──────── Texto fornecido ────────

O presidente da MAPFRE, Antonio Huertas, lançou um apelo muito claro em fevereiro, oferecendo todos os recursos da empresa para acelerar o processo de vacinação assim que os grupos prioritários tenham sido imunizados. O que essa iniciativa sugere para você e o que você acha da colaboração público-privada em um momento tão crucial?

Eu não tenho nenhuma dúvida. É preciso ter essa colaboração. Se em situações normais já é muito necessário, em situações excepcionais como esta é ainda mais. Confiamos nisso, porque muitas vezes nós, que trabalhamos na saúde pública, tentamos empurrar a agenda, sabemos que o setor privado pode ter muita influência. Trabalhamos muito com o setor privado para, com todo o respeito, influenciar. Uma empresa como a MAPFRE pode promover políticas de prevenção muito importantes, por exemplo: evitar o consumo de tabaco; promover um estilo de vida saudável, com uma alimentação equilibrada e uma parte educativa sobre nutrição; pode proporcionar e promover práticas de um ambiente amigável como o meio ambiente; reduzir a pegada de carbono; realizar práticas corporativas muito mais verdes e sustentáveis… e eu sei que vocês fazem. Reduzir o papel ou o plástico utilizado em processos de embalagens; promover um transporte sustentável para seus colaboradores; facilitar ou informar que não é necessário se deslocar com o veículo próprio etc. Há tantas ideias que o setor público pode implementar, sempre digo que negociaria com todos os setores, incluindo aqueles que produzem alimentos com muitas calorias e um alto índice de açúcares… Dialogar é a única forma de avançarmos juntos, de alguma forma, para criar uma pressão positiva, uma competição positiva. Essa colaboração é fundamental, necessária, estimula a criatividade, gera uma competição positiva entre os diferentes setores e permite-nos, de alguma forma, fazer um acompanhamento, uma observação pública do nível de cumprimento. Vejo muitas vantagens. Obviamente sei que o setor privado tem uma espécie de influência perniciosa, então colocamos todas as barreiras para que não seja assim.

 

“Acredito que podemos vacinar e, efetivamente, conseguir a imunidade da população no verão. Tem de ser considerado como um objetivo, e não aceitar outro cenário”

Pode não nos dar um cenário concreto, mas nos dá um pouco de esperança. Quando você acha que podemos recuperar a normalidade semelhante àquela de que temos lembrança, como tirar as máscaras, abraçar-nos uns aos outros, viajar?

──────── Dados fornecidos ────────

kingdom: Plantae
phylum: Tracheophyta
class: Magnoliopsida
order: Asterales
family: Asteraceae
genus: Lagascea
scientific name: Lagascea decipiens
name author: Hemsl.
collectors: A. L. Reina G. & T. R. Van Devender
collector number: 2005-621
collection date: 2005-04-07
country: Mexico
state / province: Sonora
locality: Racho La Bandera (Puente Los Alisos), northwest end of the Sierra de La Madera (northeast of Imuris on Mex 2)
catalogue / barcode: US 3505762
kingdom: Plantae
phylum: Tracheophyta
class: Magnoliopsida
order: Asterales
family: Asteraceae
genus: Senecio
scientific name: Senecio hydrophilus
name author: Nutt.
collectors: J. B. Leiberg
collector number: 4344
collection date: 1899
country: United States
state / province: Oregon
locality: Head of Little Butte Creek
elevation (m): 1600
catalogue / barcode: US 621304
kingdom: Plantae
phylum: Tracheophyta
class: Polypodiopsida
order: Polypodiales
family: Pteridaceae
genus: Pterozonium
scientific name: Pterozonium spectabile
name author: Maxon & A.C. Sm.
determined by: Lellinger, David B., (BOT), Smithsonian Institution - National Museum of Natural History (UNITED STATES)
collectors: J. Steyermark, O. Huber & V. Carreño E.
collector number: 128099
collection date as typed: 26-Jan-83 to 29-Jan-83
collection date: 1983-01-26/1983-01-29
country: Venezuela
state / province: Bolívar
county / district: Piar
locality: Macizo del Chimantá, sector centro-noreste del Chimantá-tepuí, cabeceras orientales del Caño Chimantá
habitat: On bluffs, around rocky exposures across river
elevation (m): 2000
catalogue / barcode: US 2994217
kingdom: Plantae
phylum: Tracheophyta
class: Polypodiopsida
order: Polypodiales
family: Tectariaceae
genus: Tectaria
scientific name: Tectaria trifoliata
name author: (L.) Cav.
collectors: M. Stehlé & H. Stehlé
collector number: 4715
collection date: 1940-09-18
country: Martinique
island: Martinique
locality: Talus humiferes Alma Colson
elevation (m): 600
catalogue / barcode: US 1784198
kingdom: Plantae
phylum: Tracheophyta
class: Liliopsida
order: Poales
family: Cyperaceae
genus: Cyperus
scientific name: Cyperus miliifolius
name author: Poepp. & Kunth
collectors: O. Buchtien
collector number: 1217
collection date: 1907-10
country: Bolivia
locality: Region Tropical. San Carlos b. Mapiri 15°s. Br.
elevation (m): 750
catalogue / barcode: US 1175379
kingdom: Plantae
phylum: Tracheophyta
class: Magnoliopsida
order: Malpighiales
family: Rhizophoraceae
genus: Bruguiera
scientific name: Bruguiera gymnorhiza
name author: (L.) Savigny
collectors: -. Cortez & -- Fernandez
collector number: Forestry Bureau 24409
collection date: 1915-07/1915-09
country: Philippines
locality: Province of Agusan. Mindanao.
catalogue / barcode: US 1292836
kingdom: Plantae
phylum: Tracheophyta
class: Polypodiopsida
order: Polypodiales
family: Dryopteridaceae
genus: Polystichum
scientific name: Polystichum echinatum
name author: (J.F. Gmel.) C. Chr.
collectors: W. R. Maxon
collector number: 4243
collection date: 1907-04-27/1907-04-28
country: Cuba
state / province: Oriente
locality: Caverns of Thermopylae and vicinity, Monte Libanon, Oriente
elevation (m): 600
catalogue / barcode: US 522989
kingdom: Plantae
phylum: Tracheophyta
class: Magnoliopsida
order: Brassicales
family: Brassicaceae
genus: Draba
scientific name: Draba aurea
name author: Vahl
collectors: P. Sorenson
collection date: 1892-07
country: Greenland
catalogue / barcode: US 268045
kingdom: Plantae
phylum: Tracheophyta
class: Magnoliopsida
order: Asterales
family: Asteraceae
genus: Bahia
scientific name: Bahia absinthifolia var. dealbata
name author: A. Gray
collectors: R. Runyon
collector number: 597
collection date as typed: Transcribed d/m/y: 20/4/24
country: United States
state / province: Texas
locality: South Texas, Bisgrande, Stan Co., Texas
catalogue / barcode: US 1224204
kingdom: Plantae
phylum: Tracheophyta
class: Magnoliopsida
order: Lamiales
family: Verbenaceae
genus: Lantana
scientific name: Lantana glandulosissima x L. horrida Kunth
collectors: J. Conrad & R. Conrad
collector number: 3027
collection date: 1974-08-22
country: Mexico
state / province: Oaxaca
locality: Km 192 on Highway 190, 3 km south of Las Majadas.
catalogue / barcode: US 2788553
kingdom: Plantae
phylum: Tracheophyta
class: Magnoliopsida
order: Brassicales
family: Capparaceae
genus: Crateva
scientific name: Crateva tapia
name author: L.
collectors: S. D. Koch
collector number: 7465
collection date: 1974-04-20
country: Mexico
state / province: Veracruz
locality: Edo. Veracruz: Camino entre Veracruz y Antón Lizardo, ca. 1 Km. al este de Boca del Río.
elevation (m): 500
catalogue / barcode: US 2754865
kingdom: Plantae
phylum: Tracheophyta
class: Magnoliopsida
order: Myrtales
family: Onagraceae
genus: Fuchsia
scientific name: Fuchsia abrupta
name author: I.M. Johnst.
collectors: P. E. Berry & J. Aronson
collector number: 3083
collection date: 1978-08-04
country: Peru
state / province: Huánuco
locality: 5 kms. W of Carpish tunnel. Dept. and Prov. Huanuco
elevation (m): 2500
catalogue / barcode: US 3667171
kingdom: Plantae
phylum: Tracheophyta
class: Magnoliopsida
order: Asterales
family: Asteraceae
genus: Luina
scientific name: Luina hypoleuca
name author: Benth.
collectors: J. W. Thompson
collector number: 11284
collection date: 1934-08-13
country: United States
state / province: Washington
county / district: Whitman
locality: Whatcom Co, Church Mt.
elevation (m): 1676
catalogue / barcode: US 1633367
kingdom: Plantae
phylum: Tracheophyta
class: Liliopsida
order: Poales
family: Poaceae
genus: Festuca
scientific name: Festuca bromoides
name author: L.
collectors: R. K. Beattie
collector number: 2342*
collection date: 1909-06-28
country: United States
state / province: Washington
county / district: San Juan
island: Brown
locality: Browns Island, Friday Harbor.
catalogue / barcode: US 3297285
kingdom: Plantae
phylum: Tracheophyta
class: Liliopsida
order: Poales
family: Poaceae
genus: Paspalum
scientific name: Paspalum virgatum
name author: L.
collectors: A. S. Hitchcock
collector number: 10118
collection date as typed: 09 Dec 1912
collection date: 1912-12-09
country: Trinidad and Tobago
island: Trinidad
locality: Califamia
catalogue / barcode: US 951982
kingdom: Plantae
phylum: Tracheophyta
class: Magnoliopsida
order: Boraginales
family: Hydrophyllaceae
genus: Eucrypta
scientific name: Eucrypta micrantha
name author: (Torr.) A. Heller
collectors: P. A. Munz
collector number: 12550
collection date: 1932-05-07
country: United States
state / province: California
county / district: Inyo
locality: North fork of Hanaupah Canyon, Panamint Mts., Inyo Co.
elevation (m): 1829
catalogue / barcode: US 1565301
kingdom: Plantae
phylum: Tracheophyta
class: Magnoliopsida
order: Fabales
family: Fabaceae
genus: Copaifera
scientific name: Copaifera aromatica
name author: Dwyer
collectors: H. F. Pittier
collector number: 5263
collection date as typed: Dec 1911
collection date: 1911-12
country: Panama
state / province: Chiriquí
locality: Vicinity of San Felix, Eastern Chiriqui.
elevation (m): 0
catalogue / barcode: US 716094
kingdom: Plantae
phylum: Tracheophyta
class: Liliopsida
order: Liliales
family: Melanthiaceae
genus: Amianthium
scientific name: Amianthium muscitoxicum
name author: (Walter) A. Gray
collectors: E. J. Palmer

────────

◆ **Requisitos do exercício**
Transcreva da entrevista o trecho que começa nas palavras "Pode não nos" e termina após as palavras "aos outros, viajar?".

◆ **Espaço para resposta**
Pode não nos dar um cenário concreto, mas nos dá um pouco de esperança. Quando você acha que podemos recuperar a normalidade semelhante àquela de que temos lembrança, como tirar as máscaras, abraçar-nos uns aos outros, viajar?